28 Şubat'ta neredeydin Müjdat Gezen?
Ahmet Kekeç, Sözcü gazetesine verdiği röportajda Türkiye'nin faşist bir yönetime doğru gittiğini yazan Müjdat Gezen'i yerden yere vurdu.
Mebzul miktar “endişeli modern”imiz olacak, her taşın altında faşizm arayacak, “mahalle baskısı” geyiğini köpürtüp duracak da, bunun sanat dünyasında karşılığı olmayacak...
Mümkün mü?
Ünlü tiyatro sanatçısı Müjdat Gezen de “endişeliler” kervanına katılmış.
Hakkını yemeyelim, “endişe” sözcüğünü siyaset bilimi literatürüne sokan Binnaz Toprak CHP Parti Meclisi üyesi olduktan sonra kitabın ortasından konuşmayı bırakıp “makullar” safına geçiverdi, birden “başörtüsüne özgürlük” istemeye başladı...
Müjdat Gezen’i tut, tutabilirsen.
Hem kitabın ortasından konuşuyor, hem kafa göz yarıyor, hem de ne konuştuğunu bilmiyor.
Dün, Sözcü gazetesine yaptığı özel açıklamayı okudum.
Şöyle diyordu: “Türkiye’de demokrasi yok... AKP ülkeyi hızla faşizme götürüyor... Demokrasi için cayır cayır yanıyoruz... Soru sormak topluma unutturuldu. Hepimiz korkuyoruz. Hükümetin gidişatını iyi bulmuyorum. Allah sonlarını hayır etsin.”

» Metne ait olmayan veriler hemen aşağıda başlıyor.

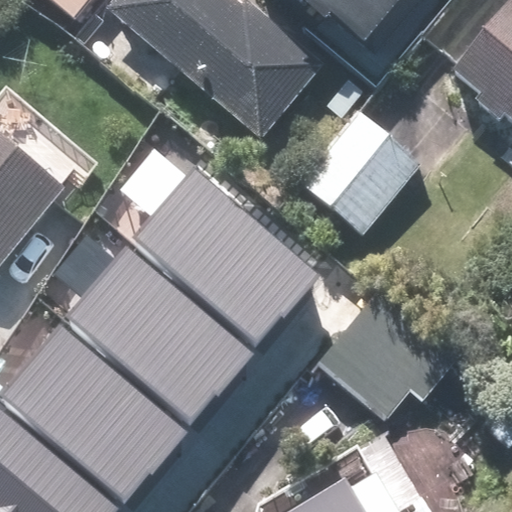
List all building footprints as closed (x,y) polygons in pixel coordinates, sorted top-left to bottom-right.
[(46,0),(77,25),(98,0),(46,0)] [(120,0),(108,14),(263,145),(327,70),(247,2),(242,8),(233,0),(120,0)] [(288,0),(375,68),(429,0),(288,0)] [(511,8),(455,76),(485,101),(480,108),(504,128),(510,122),(511,123),(511,8)] [(362,113),(299,186),(362,241),(425,168),(362,113)] [(0,277),(69,195),(0,136),(0,277)] [(197,173),(138,241),(257,344),(316,276),(197,173)] [(131,250),(72,317),(191,420),(250,353),(131,250)] [(377,297),(315,369),(385,429),(412,397),(424,407),(459,366),(377,297)] [(68,328),(9,395),(128,498),(187,430),(68,328)] [(0,511),(121,511),(127,505),(2,402),(0,404),(0,511)] [(366,511),(351,486),(306,511),(366,511)]
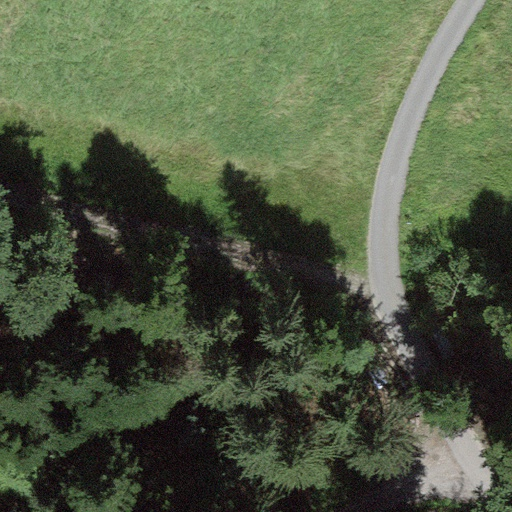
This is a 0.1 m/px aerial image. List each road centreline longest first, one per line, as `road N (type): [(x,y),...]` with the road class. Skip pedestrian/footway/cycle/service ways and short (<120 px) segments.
road 1 (unclassified): [(503,511),(452,440),(402,328),(383,230),(419,104),(474,0)]
road 2 (track): [(348,511),(369,490),(452,440)]
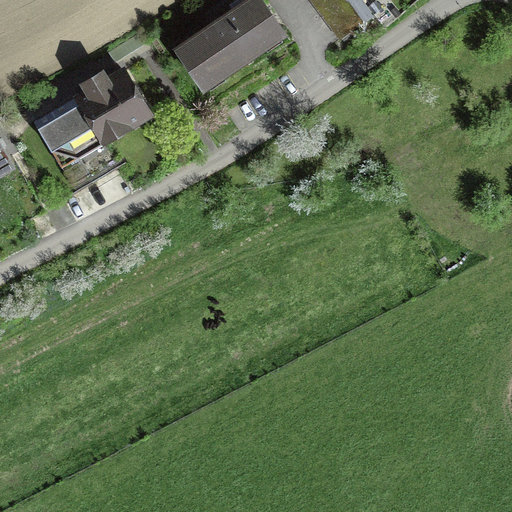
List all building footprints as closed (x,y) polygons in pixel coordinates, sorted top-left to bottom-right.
[(252,0),(250,0),(179,48),(205,87),(278,38),(252,0)] [(309,0),(339,39),(373,14),(362,0),(309,0)] [(402,12),(395,5),(389,10),(396,17),(402,12)] [(103,138),(155,109),(125,58),(108,68),(104,60),(78,75),(83,83),(71,89),(73,92),(33,114),(63,166),(105,142),(103,138)] [(422,145),(439,138),(435,127),(417,135),(422,145)] [(0,170),(14,162),(0,138),(0,170)] [(461,251),(448,224),(434,230),(447,257),(461,251)]
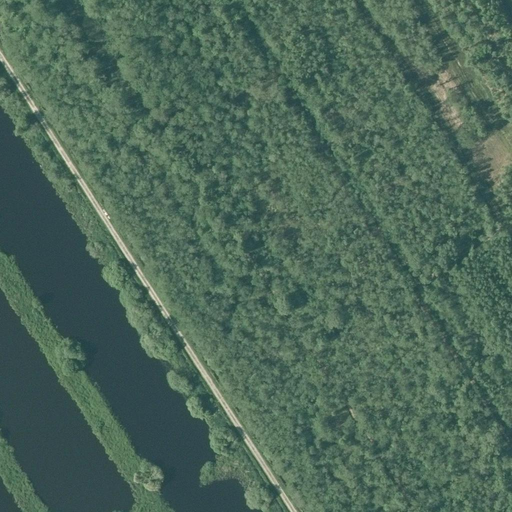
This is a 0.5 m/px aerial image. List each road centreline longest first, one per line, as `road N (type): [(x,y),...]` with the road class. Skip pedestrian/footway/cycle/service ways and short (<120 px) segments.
road 1 (track): [(296,511),(0,56)]
road 2 (track): [(511,229),(357,0)]
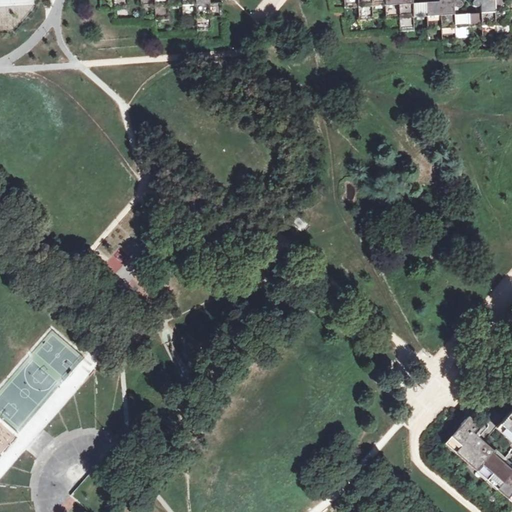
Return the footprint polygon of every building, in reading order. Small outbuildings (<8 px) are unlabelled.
[(36,9),(35,0),(10,0),(11,7),(28,6),(28,10),(36,9)] [(113,0),(114,10),(128,9),(127,0),(141,0),(142,7),(156,7),(156,21),(169,19),(168,7),(182,6),(183,19),(197,18),(198,31),(211,30),(210,17),(224,16),(223,3),(209,4),(208,0),(113,0)] [(341,0),(342,8),(358,7),(359,21),(372,21),(372,6),(386,6),(387,19),(400,19),(401,32),(414,31),(413,18),(426,17),(427,31),(441,30),(442,43),(455,42),(455,29),(482,27),(482,40),(496,39),(495,26),(508,25),(507,0),(473,0),(473,1),(472,2),(472,3),(472,4),(472,5),(473,6),(473,7),(474,7),(475,7),(476,7),(477,7),(478,7),(478,6),(479,5),(479,3),(480,3),(480,9),(481,13),(454,14),(454,11),(454,5),(454,6),(455,7),(456,8),(457,8),(458,8),(459,8),(460,8),(461,7),(461,6),(462,5),(462,4),(461,3),(461,2),(460,1),(459,1),(458,1),(453,1),(453,0),(425,0),(426,3),(413,4),(412,0),(341,0)] [(469,416),(445,443),(511,502),(511,467),(473,432),(479,426),(469,416)] [(501,422),(499,424),(511,436),(511,421),(506,416),(501,422)]
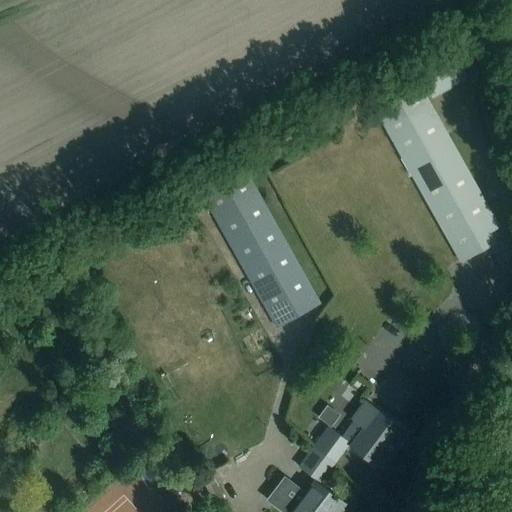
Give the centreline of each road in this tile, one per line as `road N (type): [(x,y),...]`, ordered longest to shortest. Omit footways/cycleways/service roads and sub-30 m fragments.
road 1 (unclassified): [(418,511),(511,317)]
road 2 (unclassified): [(511,137),(471,0)]
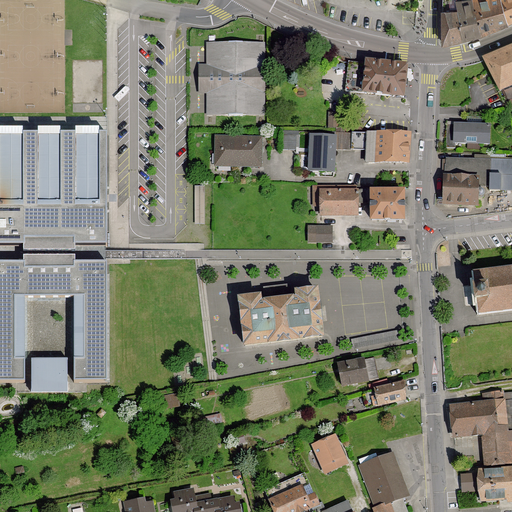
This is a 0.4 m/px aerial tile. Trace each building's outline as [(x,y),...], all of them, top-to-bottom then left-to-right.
[(442,0),(443,42),(461,39),(460,36),(457,0),(442,0)] [(461,39),(479,34),(473,9),(478,8),(476,0),(457,0),(460,36),(461,39)] [(508,22),(501,0),(476,0),(478,8),(473,9),(479,34),(480,33),(508,22)] [(511,0),(501,0),(508,22),(511,20),(511,0)] [(263,44),(208,44),(208,45),(208,72),(222,72),(222,87),(208,87),(208,114),(208,115),(229,115),(229,116),(243,116),(243,115),(263,115),(264,114),(264,93),(265,93),(265,66),(264,66),(264,45),(263,44)] [(511,49),(485,60),(500,91),(511,85),(511,49)] [(345,91),(404,98),(407,67),(367,63),(367,64),(348,62),(345,91)] [(337,113),(329,113),(329,128),(337,128),(337,132),(344,132),(345,117),(337,117),(337,113)] [(480,144),(489,144),(489,126),(447,125),(446,148),(455,148),(455,143),(467,144),(467,149),(480,149),(480,144)] [(310,171),(333,172),(334,149),(335,132),(328,132),(328,137),(311,136),(310,171)] [(409,134),(335,132),(334,149),(344,150),(353,150),(353,149),(368,149),(367,162),(407,162),(409,134)] [(0,134),(0,246),(23,246),(23,251),(75,250),(75,246),(107,246),(107,192),(107,134),(0,134)] [(282,150),(296,150),(296,135),(282,135),(282,150)] [(261,138),(216,137),(216,152),(216,167),(217,167),(217,165),(232,166),(232,167),(233,167),(233,166),(261,167),(261,138)] [(445,204),(476,205),(476,198),(481,198),(482,197),(483,197),(484,196),(484,195),(484,194),(484,192),(483,191),(482,191),(481,190),(480,190),(480,186),(490,186),(489,191),(500,192),(500,190),(511,190),(511,161),(447,159),(445,204)] [(355,186),(313,187),(314,198),(321,198),(321,214),(357,214),(357,203),(357,193),(356,193),(356,190),(355,190),(355,186)] [(372,193),(372,190),(356,190),(356,193),(357,193),(357,203),(372,203),(372,220),(403,220),(403,193),(372,193)] [(332,227),(309,227),(309,243),(332,243),(332,227)] [(23,263),(0,263),(0,382),(25,383),(25,298),(74,298),(74,383),(108,383),(107,263),(75,263),(75,259),(23,259),(23,263)] [(511,269),(472,274),(473,283),(472,283),(472,287),(473,287),(475,303),(474,303),(475,307),(476,306),(477,315),(511,310),(511,269)] [(239,300),(245,346),(322,337),(317,291),(297,293),(297,300),(292,300),(266,303),(260,304),(259,298),(239,300)] [(374,358),(338,365),(342,386),(379,379),(374,358)] [(67,360),(31,360),(31,393),(67,392),(67,360)] [(390,387),(363,393),(367,408),(404,399),(404,384),(403,380),(389,384),(390,387)] [(388,384),(387,380),(369,385),(370,389),(388,384)] [(484,403),(452,407),(454,437),(484,435),(486,465),(511,463),(511,393),(503,394),(503,392),(483,394),(484,403)] [(345,460),(336,441),(329,444),(327,439),(313,446),(324,469),(345,460)] [(391,454),(360,466),(376,509),(374,509),(375,511),(406,511),(401,499),(407,497),(391,454)] [(483,498),(483,500),(485,500),(511,497),(511,469),(483,472),(481,472),(481,473),(461,475),(463,492),(483,491),(483,498)] [(266,491),(275,511),(300,511),(308,509),(309,511),(319,511),(325,509),(322,502),(317,504),(304,474),(266,491)] [(195,511),(193,498),(194,498),(192,490),(175,494),(177,501),(172,502),(173,511),(195,511)] [(217,511),(216,501),(211,502),(210,495),(194,498),(193,498),(195,511),(217,511)] [(217,511),(239,511),(238,505),(234,506),(232,498),(216,501),(217,511)] [(153,511),(152,503),(144,505),(143,500),(129,503),(130,511),(129,511),(153,511)] [(352,511),(348,501),(324,511),(352,511)]
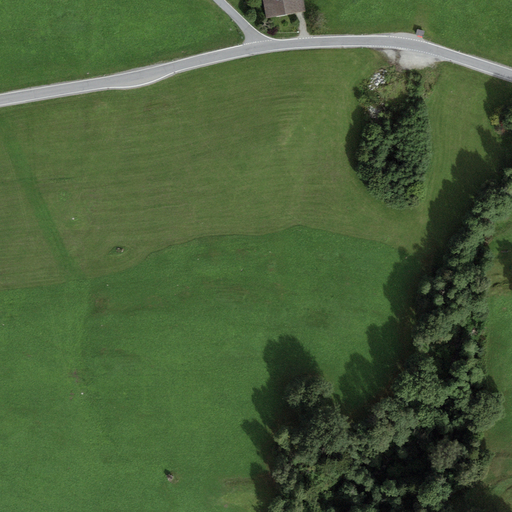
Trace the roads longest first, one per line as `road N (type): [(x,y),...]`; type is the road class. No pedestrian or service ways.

Hani sanatçı için, “kimselerin görmediğini görür, netameli konularda cesur çıkışlar yapar, halkı aydınlatır” derler ya...
Bir kısım sanatçı bu işi iyi yapıyor.
Diyeceksiniz ki, kim sanatçıya toplumu aydınlatma görevi verdi? Sanatçı, neden sanatını icra etmiyor da, kendini birtakım manipültif eylemlerin içine atıyor? Sanatçının başka işi yok mu?
Haklısınız...
Ama sanatçılar da haklı.
Kendilerinde toplumu aydınlatma misyonu vehmediyorlarsa, kim ne diyebilir? Sorumluluk alıyorlar diye neden onları suçlayalım?
Hemen aklıma, Rutkay Aziz, Tarık Akan ve Zeki Alaysa gibi isimler geliyor. Sorumlukların bilincinde olan arkadaşlar bunlar.
Kültür Bakanlığı’nın herhangi bir uygulaması
mı eleştirilecek?
Tam kadro oradalar...
Hükümet aleyhinde nümayiş mi yapılacak?
Tam kadro oradalar.
Ergenekon tutuklamaları mı protesto edilecek?
Tam kadro oradalar...
Soru şu:
Bu yüksek “sorumluluk duygusu” takdire şayan, aferin çok iyi ediyorlar da, neden başka özgürlük kalemlerinde, mesela “inanç ve düşünce özgürlüğü” konusunda aynı duyarlığı sergilemiyorlar?
Müjdat Gezen’in yaptığı da, nerden bakarsanız bakın, takdirlik bir iş...
Fakat, dediğim gibi, sorumluluğunu yerine getirirken hem kafa göz yarıyor, hem de lafın nereye gideceğini bilmiyor.
Söylediklerini tek tek ele alacak değilim.
Zaten neresini ele alacaksın?
Neresinden tutsan sapır sapır dökülüyor.
Boş bir zamanında oturup düşünsün... Askerin siyasi aktör olmaktan çıkması, parlamentonun inisiyatif alması, “militarist alışkanlıkların” siyasi sistemden dışlanması niçin faşizm oluyor, anlamaya çalışsın.
Şunu sormak istiyorum:
Bu ülkede darbeler oldu, muhtıralar verildi, başbakanlar asıldı, faili meçhul cinayetler işlendi, milyonlarca insan “işkence tezgahlarında” kıvrandırıldı, “resmî kabul”ün dışına çıkmış “koğulmuşlar” hakkında acımasızca sürek avları düzenlendi, cayır cayır yanmadın da, sitem demokrasiye elverdiğinde mi yanmak aklına geldi?
Demokrasiyi “cayır cayır” yanacak kadar seviyordun da, 28 Şubat’ta neredeydin?
E-muhtırada, y-muhtırada, linç konsorsiyumunun işlediği cinayetlerde, Ergenekon’da, Balyoz’da, Kafes’te, sair oluşumlarda neredeydin?